Please set down, exactly, the line with "Дом отдыха Олимп" and all lines that follow it through the end of the records below.

DATA FOR REVIEW below:

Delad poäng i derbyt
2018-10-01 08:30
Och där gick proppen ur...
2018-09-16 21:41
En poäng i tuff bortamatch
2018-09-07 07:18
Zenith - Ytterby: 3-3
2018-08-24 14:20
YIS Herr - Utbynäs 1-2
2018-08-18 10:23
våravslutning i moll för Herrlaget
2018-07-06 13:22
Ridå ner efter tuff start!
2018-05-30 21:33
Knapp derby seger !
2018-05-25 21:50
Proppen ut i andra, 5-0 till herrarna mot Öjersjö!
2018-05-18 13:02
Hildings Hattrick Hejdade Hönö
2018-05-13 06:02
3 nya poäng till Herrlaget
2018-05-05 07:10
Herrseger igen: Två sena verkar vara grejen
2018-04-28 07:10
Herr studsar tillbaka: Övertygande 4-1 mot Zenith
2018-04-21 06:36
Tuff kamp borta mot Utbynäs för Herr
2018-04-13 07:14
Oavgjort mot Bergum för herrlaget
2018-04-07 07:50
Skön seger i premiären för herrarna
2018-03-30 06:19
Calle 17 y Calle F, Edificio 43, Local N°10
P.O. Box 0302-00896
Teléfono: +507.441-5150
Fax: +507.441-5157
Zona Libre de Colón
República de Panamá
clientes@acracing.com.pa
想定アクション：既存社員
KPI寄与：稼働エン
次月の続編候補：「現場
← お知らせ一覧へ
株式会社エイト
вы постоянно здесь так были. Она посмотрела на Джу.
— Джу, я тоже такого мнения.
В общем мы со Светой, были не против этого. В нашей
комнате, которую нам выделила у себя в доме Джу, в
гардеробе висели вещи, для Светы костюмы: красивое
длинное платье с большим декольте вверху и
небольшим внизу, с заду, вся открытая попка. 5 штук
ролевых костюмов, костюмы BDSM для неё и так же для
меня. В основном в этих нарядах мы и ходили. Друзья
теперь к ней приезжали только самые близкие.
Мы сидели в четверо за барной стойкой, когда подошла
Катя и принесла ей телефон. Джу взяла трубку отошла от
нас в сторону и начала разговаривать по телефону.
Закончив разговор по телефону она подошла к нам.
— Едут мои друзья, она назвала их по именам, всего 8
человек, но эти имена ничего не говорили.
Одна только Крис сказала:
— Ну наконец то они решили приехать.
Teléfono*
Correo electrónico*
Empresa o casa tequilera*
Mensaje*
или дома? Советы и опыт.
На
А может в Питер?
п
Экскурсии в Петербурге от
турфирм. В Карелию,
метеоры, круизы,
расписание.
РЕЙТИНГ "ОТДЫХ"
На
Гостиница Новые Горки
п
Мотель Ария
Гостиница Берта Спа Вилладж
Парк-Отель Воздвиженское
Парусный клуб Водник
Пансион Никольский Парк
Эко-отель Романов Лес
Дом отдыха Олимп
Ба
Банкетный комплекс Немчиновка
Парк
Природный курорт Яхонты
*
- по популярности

End of DATA FOR REVIEW.

ANSWER BELOW
Дом отдыха Олимп
Ба
Банкетный комплекс Немчиновка
Парк
Природный курорт Яхонты
*
- по популярности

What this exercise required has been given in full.